I agree, NR. A good soldering/desoldering station for SMT work is about $600. It takes a lot of repair hours to pay for itself.

Still, low sales volume "boutique" amps tend not to be SMT based. You need high manufacturing volumes to justify the automated assembly that goes with SMT stuff. We're talking production runs of at least hundreds, if not thousands, at a time.

Also, tube amps tend not to suit SMT designs. Resistors are 1/8 and 1/4 watt in the SMT world. 1/2 watt is getting rare and power resistors are in the realm of mystery. SMT doesn't fit comfortably with higher currents/wattages and close pin spacings lead to voltage arcing.

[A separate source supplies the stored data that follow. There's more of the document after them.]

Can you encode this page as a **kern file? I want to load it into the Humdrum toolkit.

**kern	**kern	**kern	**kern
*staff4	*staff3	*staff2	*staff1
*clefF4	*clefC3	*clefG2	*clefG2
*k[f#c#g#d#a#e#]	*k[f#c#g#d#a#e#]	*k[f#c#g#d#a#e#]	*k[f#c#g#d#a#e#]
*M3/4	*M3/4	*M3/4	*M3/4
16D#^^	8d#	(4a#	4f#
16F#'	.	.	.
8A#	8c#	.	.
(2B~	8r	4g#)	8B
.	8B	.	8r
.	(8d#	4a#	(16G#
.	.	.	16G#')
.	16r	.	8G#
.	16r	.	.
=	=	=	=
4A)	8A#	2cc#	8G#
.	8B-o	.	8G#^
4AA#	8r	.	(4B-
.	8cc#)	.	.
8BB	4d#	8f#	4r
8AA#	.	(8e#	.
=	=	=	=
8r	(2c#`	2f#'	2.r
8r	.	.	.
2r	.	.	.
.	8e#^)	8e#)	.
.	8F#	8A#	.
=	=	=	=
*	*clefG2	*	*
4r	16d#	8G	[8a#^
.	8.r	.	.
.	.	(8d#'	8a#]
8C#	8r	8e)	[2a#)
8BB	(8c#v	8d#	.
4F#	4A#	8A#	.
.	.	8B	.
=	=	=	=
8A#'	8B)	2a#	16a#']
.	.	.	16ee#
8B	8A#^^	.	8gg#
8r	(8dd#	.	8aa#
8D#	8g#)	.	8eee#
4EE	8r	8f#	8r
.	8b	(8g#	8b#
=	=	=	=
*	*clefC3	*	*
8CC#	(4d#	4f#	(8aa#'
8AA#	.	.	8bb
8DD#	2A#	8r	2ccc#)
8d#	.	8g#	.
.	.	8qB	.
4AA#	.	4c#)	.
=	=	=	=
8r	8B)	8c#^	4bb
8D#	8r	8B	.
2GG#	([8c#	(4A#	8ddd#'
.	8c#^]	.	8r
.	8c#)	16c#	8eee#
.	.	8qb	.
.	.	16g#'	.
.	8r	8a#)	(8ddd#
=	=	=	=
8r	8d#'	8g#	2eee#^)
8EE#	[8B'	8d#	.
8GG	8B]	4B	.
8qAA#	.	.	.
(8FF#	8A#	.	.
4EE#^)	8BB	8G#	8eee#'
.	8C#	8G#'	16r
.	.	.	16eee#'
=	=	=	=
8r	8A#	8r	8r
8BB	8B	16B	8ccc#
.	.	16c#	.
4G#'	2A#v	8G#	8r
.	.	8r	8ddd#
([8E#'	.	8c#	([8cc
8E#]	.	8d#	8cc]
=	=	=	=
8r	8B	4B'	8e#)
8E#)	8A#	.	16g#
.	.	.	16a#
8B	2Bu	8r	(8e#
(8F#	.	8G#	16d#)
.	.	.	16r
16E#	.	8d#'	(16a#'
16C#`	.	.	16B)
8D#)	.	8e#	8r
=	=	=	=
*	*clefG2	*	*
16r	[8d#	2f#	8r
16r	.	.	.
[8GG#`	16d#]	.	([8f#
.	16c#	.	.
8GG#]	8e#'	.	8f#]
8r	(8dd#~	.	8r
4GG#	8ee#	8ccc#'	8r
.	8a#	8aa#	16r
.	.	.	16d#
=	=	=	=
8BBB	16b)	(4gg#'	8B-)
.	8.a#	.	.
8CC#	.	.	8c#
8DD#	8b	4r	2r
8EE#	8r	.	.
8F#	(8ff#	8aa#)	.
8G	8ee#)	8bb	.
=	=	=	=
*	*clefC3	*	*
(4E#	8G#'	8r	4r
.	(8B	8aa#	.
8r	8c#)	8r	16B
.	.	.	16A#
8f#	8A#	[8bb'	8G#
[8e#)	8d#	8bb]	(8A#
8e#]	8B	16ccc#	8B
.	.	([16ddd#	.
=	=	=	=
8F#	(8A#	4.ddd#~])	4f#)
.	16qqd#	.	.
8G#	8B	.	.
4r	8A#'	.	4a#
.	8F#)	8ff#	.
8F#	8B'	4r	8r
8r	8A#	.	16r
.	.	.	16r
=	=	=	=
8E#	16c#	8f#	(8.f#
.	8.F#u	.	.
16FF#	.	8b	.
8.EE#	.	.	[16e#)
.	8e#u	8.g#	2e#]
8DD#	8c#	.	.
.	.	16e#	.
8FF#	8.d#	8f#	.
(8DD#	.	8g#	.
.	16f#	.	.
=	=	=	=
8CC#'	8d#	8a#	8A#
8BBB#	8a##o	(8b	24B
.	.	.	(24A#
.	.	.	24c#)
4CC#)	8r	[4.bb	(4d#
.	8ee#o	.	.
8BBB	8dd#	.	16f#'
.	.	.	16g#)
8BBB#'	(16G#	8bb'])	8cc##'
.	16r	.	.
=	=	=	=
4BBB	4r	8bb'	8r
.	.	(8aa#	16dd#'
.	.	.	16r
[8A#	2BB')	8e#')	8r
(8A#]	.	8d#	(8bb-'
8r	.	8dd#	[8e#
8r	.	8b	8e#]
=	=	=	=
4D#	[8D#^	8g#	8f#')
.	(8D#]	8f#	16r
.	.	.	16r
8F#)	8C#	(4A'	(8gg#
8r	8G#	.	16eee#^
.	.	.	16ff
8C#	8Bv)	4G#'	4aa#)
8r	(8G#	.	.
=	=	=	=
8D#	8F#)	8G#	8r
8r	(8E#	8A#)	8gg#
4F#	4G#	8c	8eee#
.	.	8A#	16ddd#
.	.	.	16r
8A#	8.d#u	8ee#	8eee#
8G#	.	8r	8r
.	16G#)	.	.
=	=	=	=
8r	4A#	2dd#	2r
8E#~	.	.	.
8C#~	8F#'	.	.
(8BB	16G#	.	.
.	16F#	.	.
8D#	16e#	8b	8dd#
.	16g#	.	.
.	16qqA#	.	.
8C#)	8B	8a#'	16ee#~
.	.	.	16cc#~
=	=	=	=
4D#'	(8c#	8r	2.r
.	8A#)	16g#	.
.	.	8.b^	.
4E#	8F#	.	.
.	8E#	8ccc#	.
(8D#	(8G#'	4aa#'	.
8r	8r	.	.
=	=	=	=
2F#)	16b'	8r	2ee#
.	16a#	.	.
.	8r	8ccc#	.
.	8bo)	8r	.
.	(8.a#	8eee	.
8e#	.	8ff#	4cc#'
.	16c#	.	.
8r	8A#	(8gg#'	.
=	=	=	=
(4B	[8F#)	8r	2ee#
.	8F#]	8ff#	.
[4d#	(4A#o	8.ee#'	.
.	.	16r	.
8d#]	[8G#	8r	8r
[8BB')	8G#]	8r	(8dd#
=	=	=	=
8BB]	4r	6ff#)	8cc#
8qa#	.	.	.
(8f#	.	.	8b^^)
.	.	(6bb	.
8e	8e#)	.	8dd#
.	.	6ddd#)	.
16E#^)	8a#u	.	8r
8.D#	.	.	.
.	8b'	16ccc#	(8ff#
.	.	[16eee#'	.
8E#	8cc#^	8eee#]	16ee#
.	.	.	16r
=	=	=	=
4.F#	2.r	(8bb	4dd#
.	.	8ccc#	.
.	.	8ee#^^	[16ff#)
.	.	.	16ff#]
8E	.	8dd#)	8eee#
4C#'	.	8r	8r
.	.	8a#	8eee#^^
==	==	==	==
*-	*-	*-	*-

SS amps and SS bass amps are moving quickly towards SMT designs. It's not as hard as these amps for manufacturing purposes are really not much different from consumer hifi products. Unfortunately for their owners, this can put them in the same category as a home stereo receiver - not worth fixing compared to the cost of a second hand replacement. Hifi stuff is so crammed together and hard to work on that few find it worth the effort anymore. You put in a lot of labour and the repair bill exceeds the cost of replacement.

If you find yourself cursing about SMT parts on Traynor/Yorkville Sound stuff that you get for repair, you can blame me for much of it! Before I left the industry I spent a lot of time with their engineering helping them with components for SMT designs.

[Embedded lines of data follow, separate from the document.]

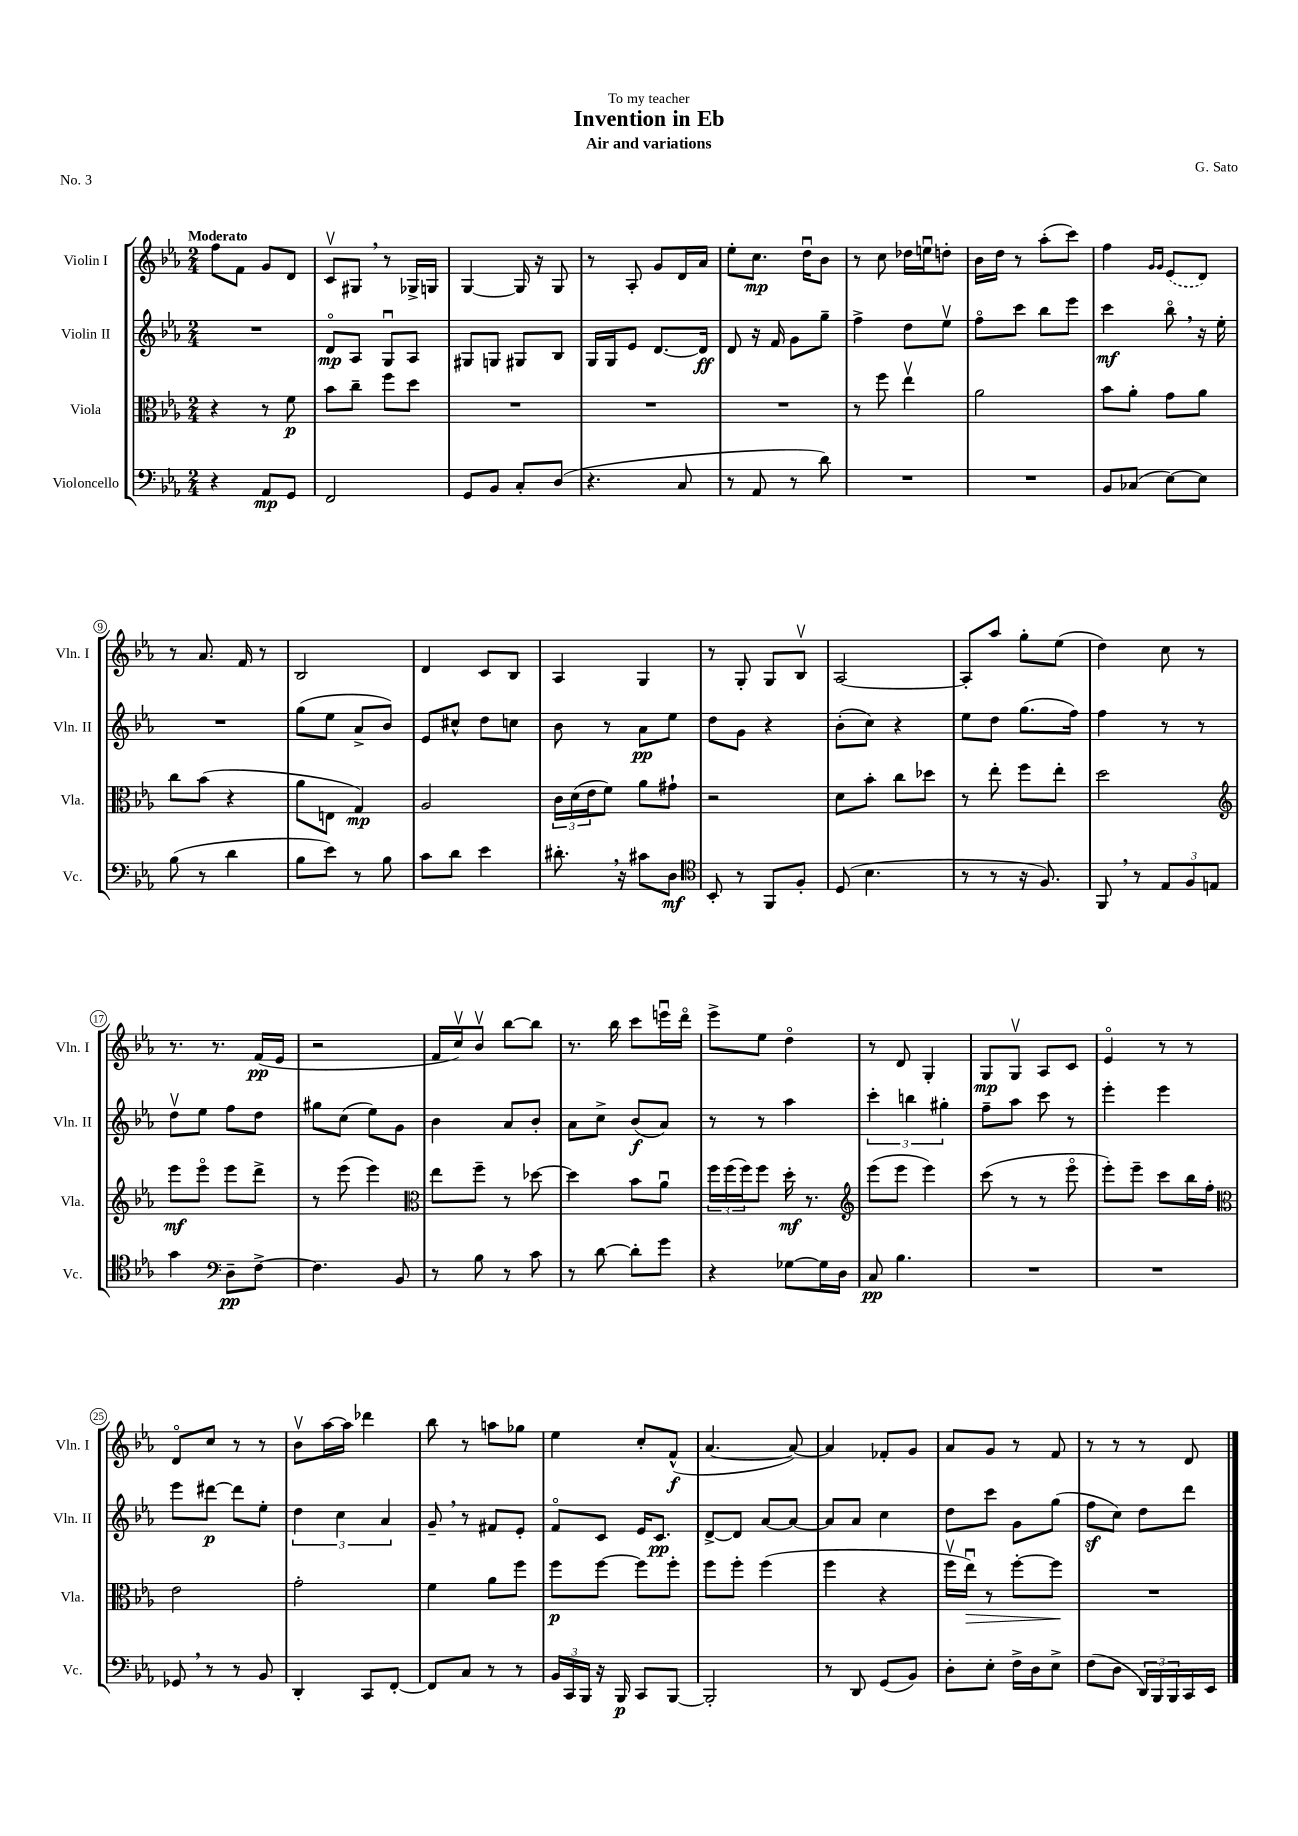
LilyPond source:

\header { title = "Invention in Eb" composer = "G. Sato" subtitle = "Air and variations" dedication = "To my teacher" piece = "No. 3" }
<<
\new StaffGroup <<
\new Staff = "s0" \with { instrumentName = "Violin I" shortInstrumentName = "Vln. I" } {
    \clef treble \key ees \major \numericTimeSignature \time 2/4 \tempo "Moderato"
    f''8 f'8 g'8 d'8 |
    c'8\upbow gis8 \breathe r8 ges16-> g16 |
    g4~ g16 r16 g8 |
    r8 aes8-. g'8 d'16 aes'16 |
    ees''8-. c''8.\mp d''16\downbow bes'8 |
    r8 c''8 des''16 e''16\downbow d''8-. |
    bes'16 d''16 r8 aes''8-.( c'''8) |
    f''4 \grace { g'16 g'16 } \once \slurDashed ees'8( d'8) |
    r8 aes'8. f'16 r8 |
    bes2 |
    d'4 c'8 bes8 |
    aes4 g4 |
    r8 g8-. g8 bes8\upbow |
    aes2~ |
    aes8-. aes''8 g''8-. ees''8( |
    d''4) c''8 r8 |
    r8. r8. f'16\pp( ees'16 |
    r2 |
    f'16 c''16\upbow) bes'8\upbow bes''8~ bes''8 |
    r8. bes''16 c'''8 e'''16\downbow d'''16\flageolet |
    ees'''8-> ees''8 d''4\flageolet |
    r8 d'8 g4-. |
    g8\mp g8\upbow aes8 c'8 |
    ees'4\flageolet r8 r8 |
    d'8\flageolet c''8 r8 r8 |
    bes'8\upbow aes''16~ aes''16 des'''4 |
    bes''8 r8 a''8 ges''8 |
    ees''4 c''8-. f'8-^\f( |
    aes'4.~ aes'8~) |
    aes'4 fes'8-. g'8 |
    aes'8 g'8 r8 f'8 |
    r8 r8 r8 d'8 \bar "|." |
}
\new Staff = "s1" \with { instrumentName = "Violin II" shortInstrumentName = "Vln. II" } {
    \clef treble \key ees \major \numericTimeSignature \time 2/4
    R2 |
    d'8\flageolet\mp aes8 g8\downbow aes8 |
    gis8 g8 gis8 bes8 |
    g16 g16 ees'8 d'8.~ d'16\ff |
    d'8 r16 f'16 g'8 g''8-- |
    f''4-> d''8 ees''8\upbow |
    f''8\flageolet c'''8 bes''8 ees'''8 |
    c'''4\mf bes''8\flageolet \breathe r16 ees''16-. |
    R2 |
    g''8( ees''8 aes'8-> bes'8) |
    ees'8 cis''8-^ d''8 c''8 |
    bes'8 r8 aes'8\pp ees''8 |
    d''8 g'8 r4 |
    bes'8-.( c''8) r4 |
    ees''8 d''8 g''8.( f''16) |
    f''4 r8 r8 |
    d''8\upbow ees''8 f''8 d''8 |
    gis''8 c''8( ees''8) g'8 |
    bes'4 aes'8 bes'8-. |
    aes'8 c''8-> bes'8\f( aes'8) |
    r8 r8 aes''4 |
    \tuplet 3/2 { c'''4-. b''4 gis''4-. } |
    f''8-- aes''8 c'''8 r8 |
    ees'''4-. ees'''4 |
    ees'''8 dis'''8~\p dis'''8 ees''8-. |
    \tuplet 3/2 { d''4 c''4 aes'4 } |
    g'8-- \breathe r8 fis'8 ees'8-. |
    f'8\flageolet c'8 ees'16 c'8.\pp |
    d'8~-> d'8 aes'8~ aes'8~ |
    aes'8 aes'8 c''4 |
    d''8 c'''8 g'8 g''8( |
    f''8\sf c''8) d''8 d'''8 \bar "|." |
}
\new Staff = "s2" \with { instrumentName = "Viola" shortInstrumentName = "Vla." } {
    \clef alto \key ees \major \numericTimeSignature \time 2/4
    r4 r8 f'8\p |
    bes'8 c''8-- f''8 d''8 |
    R2 |
    R2 |
    R2 |
    r8 f''8 ees''4\upbow |
    aes'2 |
    bes'8 aes'8-. g'8 aes'8 |
    c''8 bes'8( r4 |
    aes'8 e8 g4\mp) |
    aes2 |
    \tuplet 3/2 { c'16 d'16( ees'16 } f'8) aes'8 gis'8-! |
    r2 |
    d'8 bes'8-. c''8 des''8 |
    r8 ees''8-. f''8 ees''8-. |
    d''2 |
    \clef treble ees'''8\mf ees'''8\flageolet ees'''8 d'''8-> |
    r8 ees'''8( ees'''4) |
    \clef alto ees''8 f''8-- r8 des''8~ |
    des''4 bes'8 aes'8\downbow |
    \tuplet 3/2 { f''16 f''16( f''16) } f''8 d''16-.\mf r8. |
    \clef treble ees'''8( ees'''8 ees'''4) |
    c'''8( r8 r8 ees'''8\flageolet |
    ees'''8-.) ees'''8-- c'''8 bes''16 f''16-. |
    \clef alto ees'2 |
    g'2-. |
    f'4 aes'8 f''8 |
    f''8\p f''8~ f''8 f''8-. |
    f''8 f''8-. f''4( |
    f''4 r4 |
    f''16\upbow ees''16\downbow\>) r8 f''8~-. f''8\! |
    R2 \bar "|." |
}
\new Staff = "s3" \with { instrumentName = "Violoncello" shortInstrumentName = "Vc." } {
    \clef bass \key ees \major \numericTimeSignature \time 2/4
    r4 aes,8\mp g,8 |
    f,2 |
    g,8 bes,8 c8-. d8( |
    r4. c8 |
    r8 aes,8 r8 d'8) |
    R2 |
    R2 |
    bes,8 ces8( ees8~) ees8 |
    bes8( r8 d'4 |
    bes8 ees'8) r8 bes8 |
    c'8 d'8 ees'4 |
    dis'8.-. \breathe r16 cis'8 d8\mf |
    \clef tenor bes,8-. r8 f,8 f8-. |
    d8( bes4. |
    r8 r8 r16 f8.) |
    f,8 \breathe r8 \tuplet 3/2 { ees8 f8 e8 } |
    g'4 \clef bass d8--\pp f8~-> |
    f4. bes,8 |
    r8 bes8 r8 c'8 |
    r8 d'8~ d'8-. g'8 |
    r4 ges8~ ges16 d16 |
    c8\pp bes4. |
    R2 |
    R2 |
    ges,8 \breathe r8 r8 bes,8 |
    d,4-. c,8 f,8~-. |
    f,8 c8 r8 r8 |
    \tuplet 3/2 { bes,16 c,16 bes,,16 } r16 bes,,16\p c,8 bes,,8~ |
    bes,,2-. |
    r8 d,8 g,8( bes,8) |
    d8-. ees8-. f16-> d16 ees8-> |
    f8( d8 \tuplet 3/2 { d,16) bes,,16 bes,,16 } c,16 ees,16 \bar "|." |
}
>>
>>
\layout { \context { \Score \override BarNumber.stencil = #(make-stencil-circler 0.1 0.3 ly:text-interface::print) } }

They have EXCELLENT engineers, by the way!

WB


----------



## nonreverb (Sep 19, 2006)

Wild Bill said:


> I agree, NR. A good soldering/desoldering station for SMT work is about $600. It takes a lot of repair hours to pay for itself.
> 
> Still, low sales volume "boutique" amps tend not to be SMT based. You need high manufacturing volumes to justify the automated assembly that goes with SMT stuff. We're talking production runs of at least hundreds, if not thousands, at a time.
> 
> ...


True enough Bill, however, it's surprising just how many tube amps and higher end stuff are now integrating SMT into their designs. Anything with any kind of digital effects now are all SMT based circuits. I have even seen it on a Randall amp if memory serves. I suppose it's the wave of the future for most factory produced stuff. Too bad it's a nightmare to work on.


----------